After that the mail will not be processed again unless the Export Monitor is restarted.

#### Disk usage

All export files that are downloaded are kept in the `<export.root>/downloads` directory.
These files are not deleted automatically, so you might want to add a job to cleanup this
directory every month/year depending on your setup.

#### Not a real service?

The `exit_when_idle` option may be used to stop the Export Monitor when there are no new
export mails coming in for a couple of minutes.

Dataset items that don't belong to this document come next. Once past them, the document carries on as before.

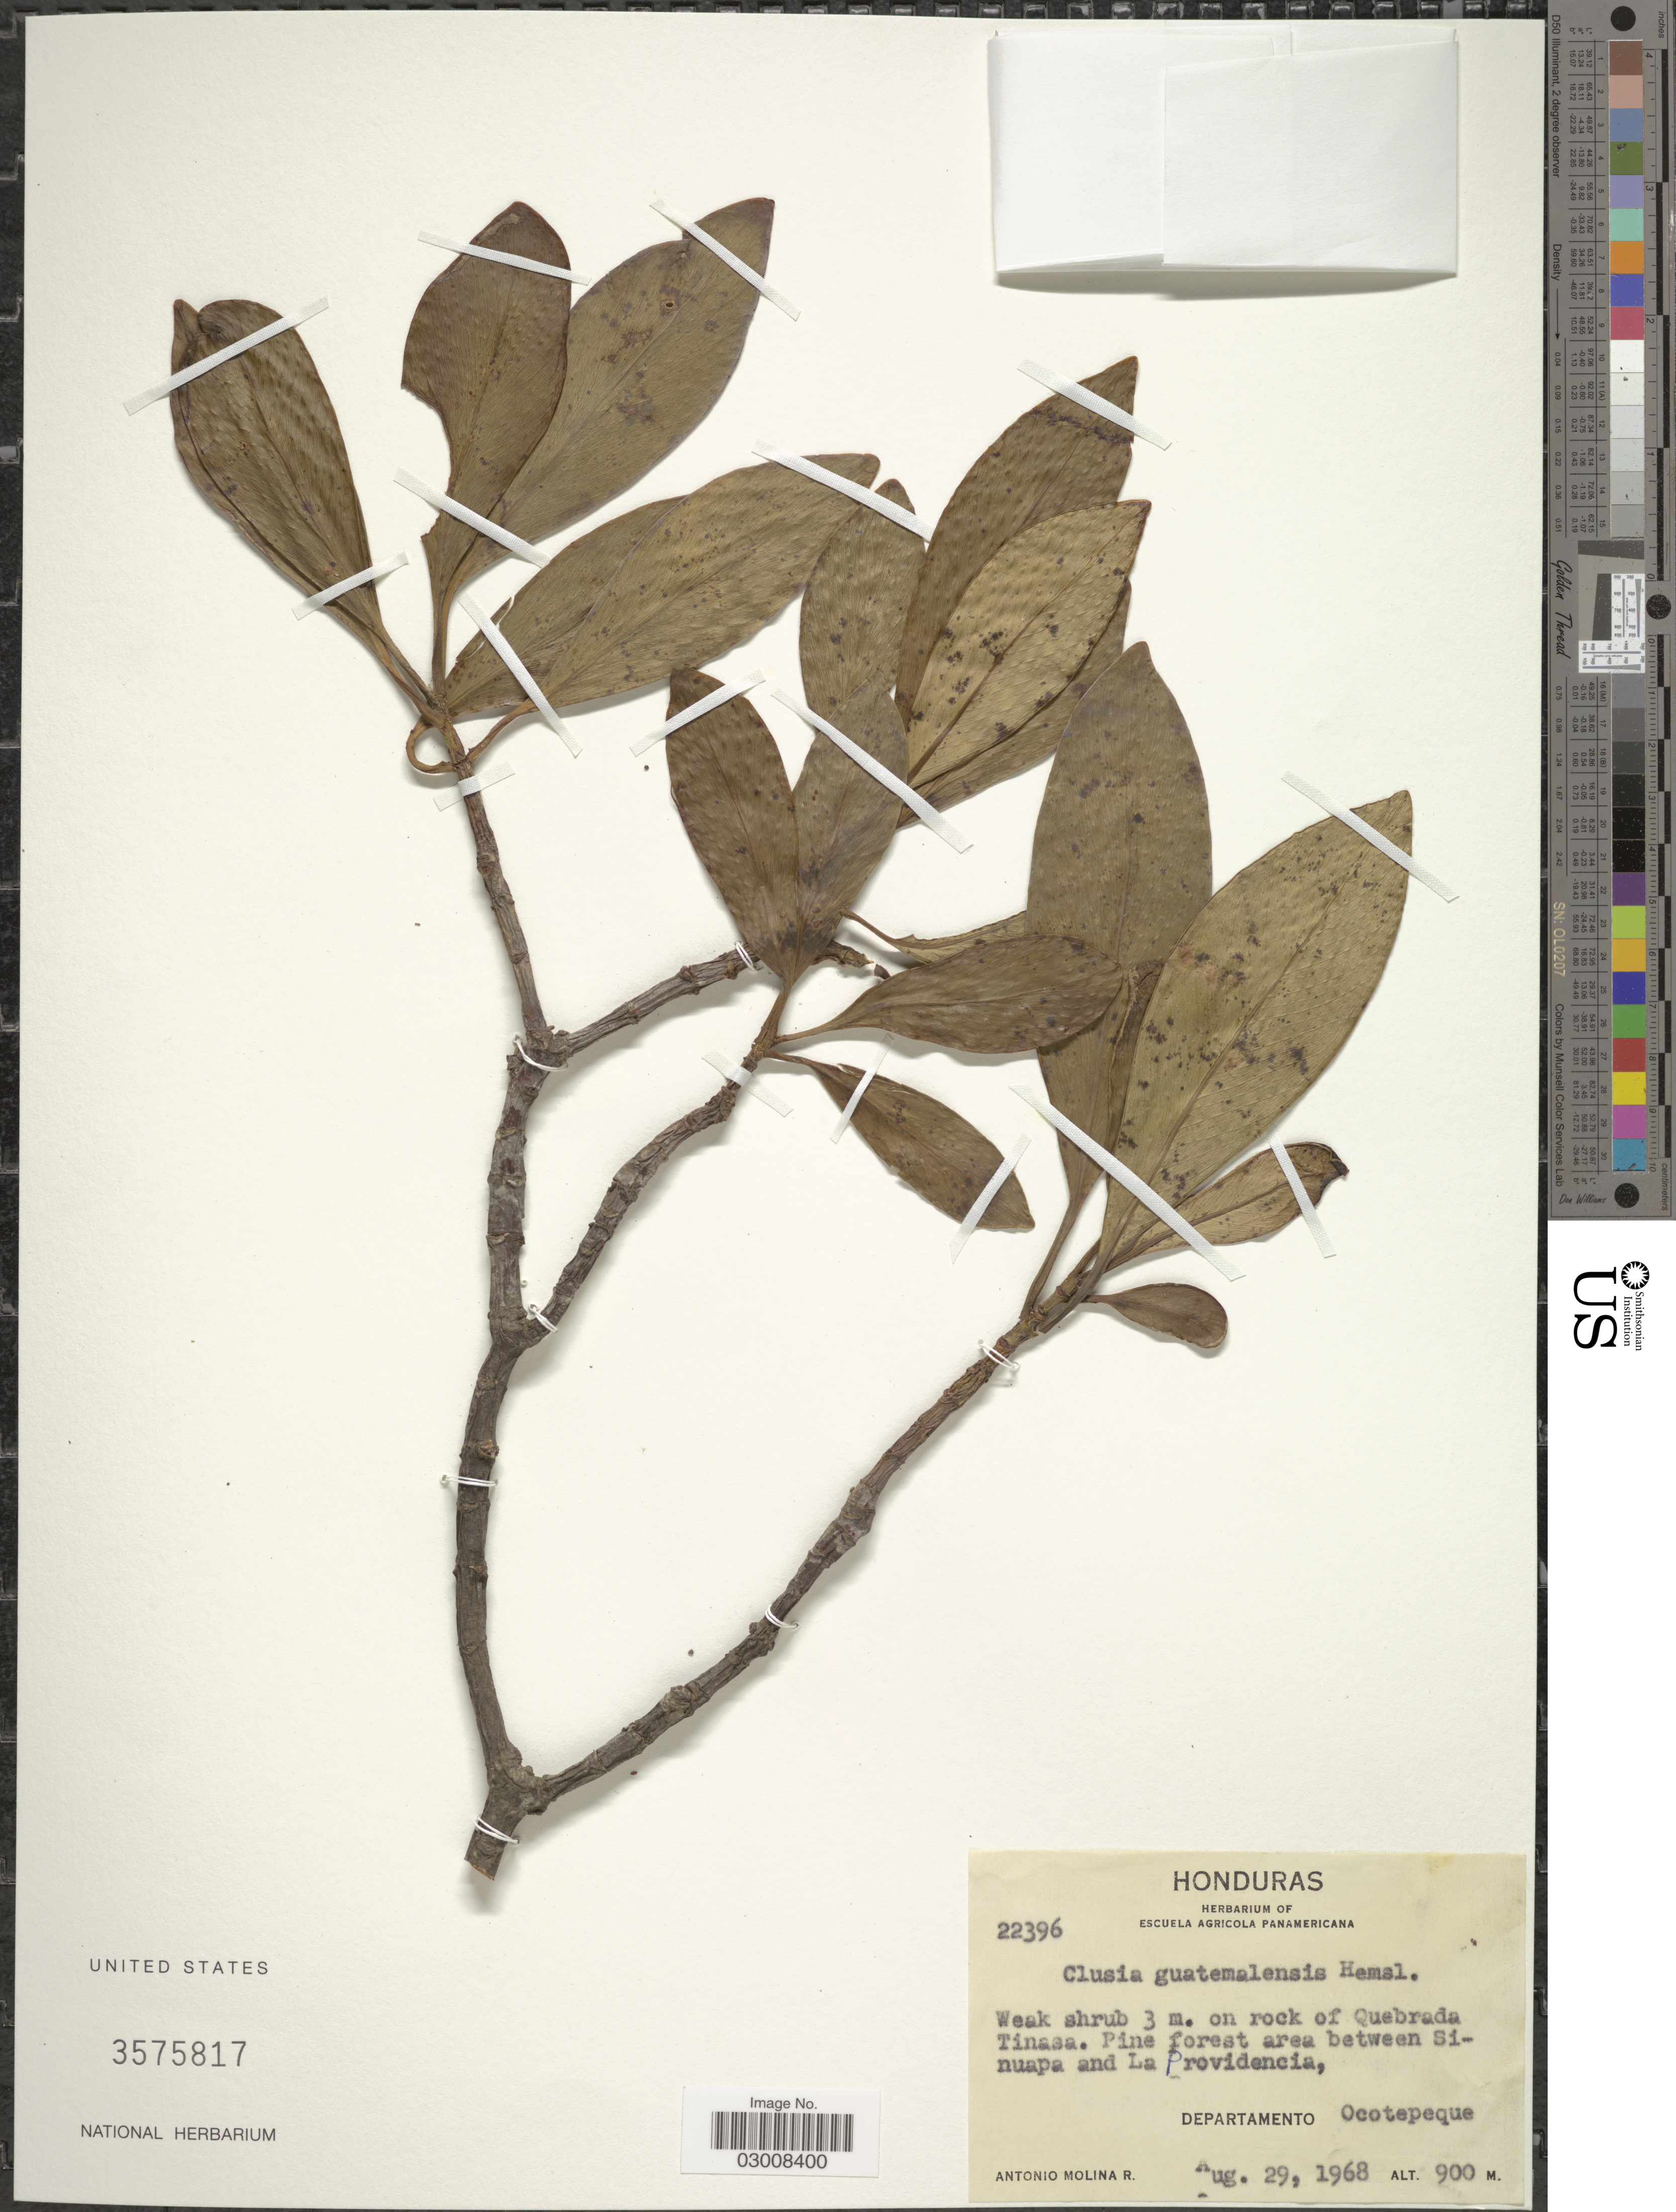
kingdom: Plantae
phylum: Tracheophyta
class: Magnoliopsida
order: Malpighiales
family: Clusiaceae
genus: Clusia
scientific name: Clusia guatemalensis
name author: Hemsl.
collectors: A. Molina R.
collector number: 22396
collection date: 1968-08-29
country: Honduras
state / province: Ocotepeque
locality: On rock of Quebrada Tinasa. Pine forest area between Sinuapa and La Providencia, Departamento Ocotepeque.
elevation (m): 900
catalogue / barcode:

This may be useful in case you want to
fire up the Export Monitor at a scheduled time using the cron-tab or Windows Task Scheduler.

#### Cannot connect to IMAP server?

In case the connection to the IMAP server fails, you may see the following in the log file:

A connection attempt failed because the connected party did not properly respond after a period of time, or established connection failed because connected host has failed to respond.


To test the connection and get some more details on what is going wrong, use *telnet* to connect directly
to the IMAP server:

$ telnet imap.gmail.com 993 Trying 74.125.136.109... Connected to gmail-imap.l.google.com. Escape character is '^]'.


If the connection fails, you will get a different results from the one listed above.

Other considerations
--------------------

#### Setup a mailbox

It is best to create a separate user in ITRP with a corresponding mailbox for each Export Monitor.

For example: if the Export Monitor will monitor the Weekly Full People, you could create a
[GMail](http://mail.google.com) for *[email protected]*. Then create a new
[ITRP User](http://developer.itrp.com/v1/general/getting_started/) using that email address.

That's it. Now you are ready to [generate an Export Monitor](#generate-an-export-monitor).

#### Not a dedicated mailbox?

The Export Monitor will search all mails in the *imap_mailbox* for export mails sent by ITRP.
When an export mail is found and the export ID matches one of the *ids* in the
[configuration](#configuration), the mail is processed. Other mails in the same *imap_mailbox*
are left alone.

If there are a lot of mails kept in the mailbox the processing may slow down.
It is advisable to create a separate user in ITRP with the Account Administrator role and
it's own mailbox for processing exports.

That user should then be selected as the *Run as* user in the Scheduled Export.

#### IMAP

All options starting with the *imap* prefix are used to access the mailbox to monitor incoming mails.
By default the configuration is setup for [GMail](http://mail.google.com).

Contact the System Administrator of your mailbox in case you are not sure how to setup the IMAP
configuration.

#### Multiple Scheduled Exports

To monitor and process multiple Scheduled Exports simply provide all the export IDs to monitor
in the [configuration](#configuration):

export.ids = [777, 785, 786]


#### Forwarding export mails

Forwarded mails will not be processed as the Export Monitor depends on the ITRP
[mail message headers](http://developer.itrp.com/v1/export/#downloading-an-export-file) to be available in the mail.
When a mail is forwarded these headers may not be found and the export mail is not processed.

#### Export files that are partially copied

To prevent issues with partial files the export monitor will append `.in_progress` to export files
that are being copied/FTP'd. Once the copy is completed, the file is renamed and the `.in_progress` suffix
is removed.

Another way to prevent issues with partially copied files is to try to obtain a write lock on the file
before processing the export file. The OS will return an error when the file is not completely copied.

#### CSV not fully supported?

Some systems, like [SAP BI](http://scn.sap.com/thread/3200938), cannot handle well-defined CSV files.
As a workaround the Export Monitor can rewrite the CSV files in a different format. To do so, take a look
at the [configuration](#configuration).

The most common issue is that new-lines within a value are not handled correctly when the new-line is also used
as a row separator. One way to deal with that is to replace the new-lines in the values with a different value:

Itrp::Export::Monitor.configure do |export| export.csv_value_proc = Proc.new{ |value| value.gsub(/\r?\n/, ' ') } end

</code>